The only editing task left to do, is to convert the relative paths to the absolute ones required by PG. However, if you have a PPVer, it is worth communicating with them again at this point, to see if they would prefer to receive a first upload of the files with the relative paths. This will make it easier for them to test out your links during the PPV process.

Once the project has been PPVed and any necessary changes made, the final task is to do search and replaces in all the HTML files. Your PPVer may be happy to do this for you as their last task before uploading to PG, or they may ask you to do it and then check your work. If you have DU access, then of course, you will make all these changes yourself - it is not part of the WWers job.

Assuming your reserved ebook numbers were 77701, 77702, etc, replace all occurrences of

  • "../vol1/vol1.html" with "https://www.gutenberg.org/files/77701/77701-h/77701-h.htm"
  • "../vol2/vol2.html" with "https://www.gutenberg.org/files/77702/77702-h/77702-h.htm"

etc. Note the extension of HTML files at PG is ".htm"

Note for DUers and PPVers:

  • Only request reserved numbers once all volumes are ready to upload - the reserving process requires manual intervention from the WWers and can therefore occasionally go wrong, as well as potentially being awkward for them to work around for extended periods.

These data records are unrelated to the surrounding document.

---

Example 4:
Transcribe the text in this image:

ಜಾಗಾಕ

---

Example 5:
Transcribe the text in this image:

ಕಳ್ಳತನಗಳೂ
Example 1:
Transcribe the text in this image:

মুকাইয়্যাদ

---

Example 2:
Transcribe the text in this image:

When the projects are being uploaded to PG, make sure you add a note to the WWers

  • First, mark it for the attention of the WWer who reserved the ebook numbers
  • Second, remind the WWer that this a multivolume set and you will soon be uploading (or have just uploaded) the other volumes.

Checking links

Some people have had trouble getting the W3C link checker to do cross-volume link checking if they don't have webspace to host their HTML files. Below is my description of how I downloaded and tested Linklint on Windows for a PPer, in case it is helpful for anyone else. I can't guarantee anything about Linklint's efficacy, only that it appears to be free and to do some checking of cross-volume links, albeit with a 15-year old user interface.


I unzipped the download & it ended up in C:\DP\PP\Tools\PerlTools\linklint-2.3.5\linklint-2.3.5 on my computer. I edited the linklint.bat file using Notepad to look like this (should be all on one line)

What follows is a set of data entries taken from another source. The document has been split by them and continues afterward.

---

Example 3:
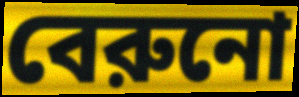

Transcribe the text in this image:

বেরুনো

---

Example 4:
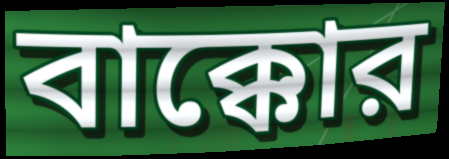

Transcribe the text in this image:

বাক্কোর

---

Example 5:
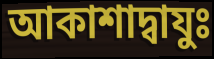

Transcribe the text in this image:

আকাশাদ্বাযুঃ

C:/DP/guiguts-win/perl/perl C:/DP/PP/Tools/PerlTools/linklint-2.3.5/linklint-2.3.5/linklint-2.3.5 -error -xref -out links.txt vol1/vol1.html vol2/vol2.html

I put the path to get to the perl.exe that comes with guiguts, and the path to the linklint-2.3.5 (Perl) file. Also note that I have used forward slashes (/) throughout. It seems a bit sensitive about backslashes (\). Also note the two last arguments, vol1/vol1.html and vol2/vol2.html. These are the files that will be checked. You could add vol3, etc if there are more.

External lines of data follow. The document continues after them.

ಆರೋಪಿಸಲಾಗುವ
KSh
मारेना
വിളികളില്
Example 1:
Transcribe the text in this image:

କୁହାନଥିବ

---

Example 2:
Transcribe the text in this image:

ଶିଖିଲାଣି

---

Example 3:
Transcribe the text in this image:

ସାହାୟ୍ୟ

I made folders for two volumes under my project folder which was C:/DP/Surgery, so I had C:/DP/Surgery/vol1 and C:/DP/Surgery/vol2. In the vol1 folder I made a vol1.html which had external links to things like "../vol2/vol2.html#Page_99". In the vol2 folder I made a vol2.html which had links like "../vol1/vol1.html#Chapter_7". Both files also had internal links, like "#Page_27".

To check the links, I copied the edited linklint.bat file from the folder where it unzipped, and pasted it into the Surgery folder (i.e. level with the vol1 and vol2 folders). Then I double clicked it. It briefly shows a black command prompt window. It creates a file called links.txt in the Surgery folder, which has the output from the program.